Mike admits that support time is an issue, but getting help from students to provide content such as such as videos for the Allegheny college channel on youtube and to respond to other students has been a real plus. He also made the point that just as much time has traditionally been spent supporting students via email.
These talks were followed by a series of practicals where attendees discussed what the main opportunities and challenges of using the social web to improve access to their resources and services. The key points are summarised below.
Opportunties
- Reaching new audiences
- Engaging and interacting with your audience in new ways
- Getting more honest feedback and addressing it
Challenges
- privacy, copyright, data protection and data ownership
- strain of human resources, trying to keep up to date and accurate
- focusing on social tools may not attract all audiences equally (just the geeks!)

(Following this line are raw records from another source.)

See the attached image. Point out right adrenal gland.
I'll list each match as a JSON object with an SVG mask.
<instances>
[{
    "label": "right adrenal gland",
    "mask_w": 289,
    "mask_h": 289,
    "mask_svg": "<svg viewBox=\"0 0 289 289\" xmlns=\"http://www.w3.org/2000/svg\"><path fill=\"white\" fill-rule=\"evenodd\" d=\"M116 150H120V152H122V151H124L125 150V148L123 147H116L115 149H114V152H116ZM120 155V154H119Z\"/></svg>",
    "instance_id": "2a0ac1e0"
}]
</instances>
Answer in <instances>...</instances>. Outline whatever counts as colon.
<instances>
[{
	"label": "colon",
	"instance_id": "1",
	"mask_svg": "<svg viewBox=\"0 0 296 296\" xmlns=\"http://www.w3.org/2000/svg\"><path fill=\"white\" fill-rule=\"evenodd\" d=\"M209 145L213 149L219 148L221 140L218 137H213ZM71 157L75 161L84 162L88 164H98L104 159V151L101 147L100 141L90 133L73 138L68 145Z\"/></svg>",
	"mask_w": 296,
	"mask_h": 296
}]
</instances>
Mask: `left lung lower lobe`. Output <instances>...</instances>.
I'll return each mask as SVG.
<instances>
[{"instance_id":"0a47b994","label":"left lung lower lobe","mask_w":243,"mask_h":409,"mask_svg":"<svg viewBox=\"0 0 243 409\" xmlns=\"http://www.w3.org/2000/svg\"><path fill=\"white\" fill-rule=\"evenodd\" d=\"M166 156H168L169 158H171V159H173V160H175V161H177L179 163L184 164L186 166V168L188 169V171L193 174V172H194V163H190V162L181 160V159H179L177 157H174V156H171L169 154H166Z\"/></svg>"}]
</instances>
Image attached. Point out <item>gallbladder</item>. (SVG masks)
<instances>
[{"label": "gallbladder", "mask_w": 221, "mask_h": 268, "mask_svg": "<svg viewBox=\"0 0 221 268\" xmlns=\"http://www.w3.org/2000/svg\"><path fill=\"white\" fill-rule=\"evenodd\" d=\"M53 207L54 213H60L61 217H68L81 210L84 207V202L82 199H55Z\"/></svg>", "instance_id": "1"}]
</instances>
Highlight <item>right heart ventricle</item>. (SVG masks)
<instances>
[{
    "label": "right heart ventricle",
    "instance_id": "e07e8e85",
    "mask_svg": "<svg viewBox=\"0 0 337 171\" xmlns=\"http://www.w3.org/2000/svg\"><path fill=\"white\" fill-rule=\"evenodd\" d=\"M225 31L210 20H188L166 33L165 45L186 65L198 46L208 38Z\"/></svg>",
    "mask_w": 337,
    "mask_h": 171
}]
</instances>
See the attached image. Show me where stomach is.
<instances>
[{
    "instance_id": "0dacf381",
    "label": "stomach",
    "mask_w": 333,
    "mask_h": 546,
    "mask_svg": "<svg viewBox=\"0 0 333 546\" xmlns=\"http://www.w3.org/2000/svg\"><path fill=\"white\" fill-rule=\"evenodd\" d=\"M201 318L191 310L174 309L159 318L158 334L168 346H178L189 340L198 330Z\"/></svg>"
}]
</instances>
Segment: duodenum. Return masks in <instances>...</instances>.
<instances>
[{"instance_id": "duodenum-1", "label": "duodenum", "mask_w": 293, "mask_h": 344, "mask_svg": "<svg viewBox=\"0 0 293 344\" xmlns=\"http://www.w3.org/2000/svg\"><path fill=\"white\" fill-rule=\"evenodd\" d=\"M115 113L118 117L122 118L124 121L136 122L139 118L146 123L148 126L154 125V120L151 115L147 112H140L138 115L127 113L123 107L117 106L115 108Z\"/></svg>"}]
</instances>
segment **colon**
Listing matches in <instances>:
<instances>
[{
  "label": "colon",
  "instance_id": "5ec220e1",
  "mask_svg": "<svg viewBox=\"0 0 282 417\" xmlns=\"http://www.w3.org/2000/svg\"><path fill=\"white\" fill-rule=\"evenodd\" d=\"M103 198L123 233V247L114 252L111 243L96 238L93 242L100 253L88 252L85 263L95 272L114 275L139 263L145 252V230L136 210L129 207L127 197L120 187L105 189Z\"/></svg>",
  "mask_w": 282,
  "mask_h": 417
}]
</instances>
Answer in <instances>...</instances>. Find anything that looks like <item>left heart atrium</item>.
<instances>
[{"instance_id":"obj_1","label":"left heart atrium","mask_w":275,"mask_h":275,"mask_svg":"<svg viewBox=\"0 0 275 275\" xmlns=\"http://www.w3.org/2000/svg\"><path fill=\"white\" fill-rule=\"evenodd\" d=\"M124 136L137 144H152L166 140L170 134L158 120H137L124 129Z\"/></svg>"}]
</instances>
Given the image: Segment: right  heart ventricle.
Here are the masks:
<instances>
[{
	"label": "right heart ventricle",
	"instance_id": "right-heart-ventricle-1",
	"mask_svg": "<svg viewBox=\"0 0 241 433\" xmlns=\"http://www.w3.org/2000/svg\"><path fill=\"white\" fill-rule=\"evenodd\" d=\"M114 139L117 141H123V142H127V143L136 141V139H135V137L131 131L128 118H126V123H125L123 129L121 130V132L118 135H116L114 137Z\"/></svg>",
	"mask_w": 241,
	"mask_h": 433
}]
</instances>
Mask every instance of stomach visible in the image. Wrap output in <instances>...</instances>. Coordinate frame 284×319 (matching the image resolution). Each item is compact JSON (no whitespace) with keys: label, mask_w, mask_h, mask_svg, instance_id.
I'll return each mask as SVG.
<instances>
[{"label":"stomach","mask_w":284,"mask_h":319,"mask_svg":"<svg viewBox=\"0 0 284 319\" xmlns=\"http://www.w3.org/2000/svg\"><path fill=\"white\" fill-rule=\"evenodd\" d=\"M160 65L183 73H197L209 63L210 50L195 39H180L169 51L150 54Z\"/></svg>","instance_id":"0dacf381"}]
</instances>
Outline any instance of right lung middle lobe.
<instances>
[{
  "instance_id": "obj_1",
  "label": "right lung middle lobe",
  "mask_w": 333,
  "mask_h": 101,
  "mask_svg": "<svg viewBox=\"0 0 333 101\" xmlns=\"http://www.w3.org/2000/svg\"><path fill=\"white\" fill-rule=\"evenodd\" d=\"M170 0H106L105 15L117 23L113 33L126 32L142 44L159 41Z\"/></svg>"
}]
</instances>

- getting institutional support
- loss of (central) editorial control
Lessons for improving your online presence
- be mindful how users access your online resources and design to accomodate them
- there’s more to your online presence than where you rank in Google
- simply ignoring the social web can have a negative impact
- be clear on how to measure ’success’
- trust your users (e.g. students) to be your advocates
Edinburgh workshop

An semi-tropical Edinburgh hosted the second in the series of events on Improving your online presence. This brought together forty attendees, with Edinburgh University being well represented, together with Heriot Watt University, Queen Margaret University, the Scottish Library and Information Council, Edina, Mimas and Link Housing Association.
The first day covered the basics for web content such as: the importance of structure, total accessibility and barriers to such and content integrity. This laid the foundation for the ‘heavier’ sessions, dealing with topics such as RDF, microformats and the semantic web.
UKOLN’s Brian Kelly also ran a session on some of the challenges of introducing the social media tools to the academic world.
Among the issues that emerged were:
- do organisations need a policy for blogging and social media or would this stifle spontaneity and participation?
- how does an organisation monitor and respond to positive and negative feedback?
- how can staff be enthused to see the social media tools as a benefit?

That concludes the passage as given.